1.     Was there a moment where you felt compelled to tell a story about the rise of ISIS and Islamic fanaticism with this book being the result?

This is a subject I’ve been dealing with since my teenage years in Algeria, then by being in a number of wars between Islam and the West. Because Islam represents a serious (though often underestimated) threat to our modern Western way of life and civilization, I am consistently driven to write about and report it.

2.     This novel is significant in length being over 500 pages long. How long did it take you to write Assassins?

I began writing it after 9/11, when I realized that our own government had helped to create that disaster and then failed to protect us from it. Over the years I added to it, and finally finished it last winter.

3.     What were you looking to accomplish in providing multiple viewpoints ranging from an American commando to an Afghani warlord?

Everyone’s truth is different; if we can’t understand the enemy (and how we have helped to create them) then we can’t possibly defeat them. Even more importantly, what we do wrong (such as invading Iraq, or letting Bin Laden escape from Tora Bora, or leaving Iraq in 2011 after we had basically won) merely creates more enemies in the future.

4.     How much research went into bringing characters and their various cultures to life?

Very little research. Most of this is straight out of my own life and those of colleagues and friends.

5.     Which one of those characters was the hardest to write?
They were all easy to write, as they are taken from life. They are who they are; I just described them.

6.     Which one was your favorite or most enjoyable to write?

The French doctor. Because I had the hots for her.

7.     Assassins covers over 30-years of fighting between Islam and the West but you have also said that it is an examination on a warrior’s loyalties to those he loves and those he serves. What do you mean by this?

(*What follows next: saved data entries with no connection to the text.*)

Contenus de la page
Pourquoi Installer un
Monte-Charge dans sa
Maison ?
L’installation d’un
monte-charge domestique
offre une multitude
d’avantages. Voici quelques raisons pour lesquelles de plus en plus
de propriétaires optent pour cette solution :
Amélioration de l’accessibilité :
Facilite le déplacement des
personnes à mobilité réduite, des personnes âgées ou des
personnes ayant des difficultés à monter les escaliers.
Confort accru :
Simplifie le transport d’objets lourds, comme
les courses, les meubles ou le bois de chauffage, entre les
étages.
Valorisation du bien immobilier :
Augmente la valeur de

The problem with being a warrior is that you’re obliged to follow orders. Most of the top CIA people knew in 2002-2003 that Iraq had no weapons of mass destruction (it was a total fabrication of the GW Bush administration), but had to follow the line that there was. Sometimes you go into battle knowing that the strategy and tactics are wrong and are going to cost unnecessary American casualties, but you can’t refuse. If you know a war is wrong, should you fight it?

8.      Why do you write about topics that are so relevant in modern times when it comes to environmentalism, human rights, and international conflict?

What is important to me is the protection and survival of the good against the overwhelming powers of evil.

9.     Why did you decide to end the novel on the night of the Paris attacks in 2015?

It could go on forever; one of my sons and his wife narrowly escaped death from the Muslim attack in Nice last July, but I had already finished the book. The Paris attack was an example of the hostility of the Muslim world to pleasure, joy, sex, music, women, and fun in any form. So it made a good ending, unfortunately.

1.  What do you hope for this novel to accomplish when all is said and done?

To give people a better idea of what’s really going on. Few people know the evils of the GW Bush administration, and the horrors it has caused, nor do they understand the profound evils of Muslim fundamentalism. And as I say in the book, “Anyone who reads the New York Times or listens to CNN, NPR, or any other mainline media can’t possibly have the faintest idea of what’s really going on in the world.” I’m offering a more honest and deeply focused view.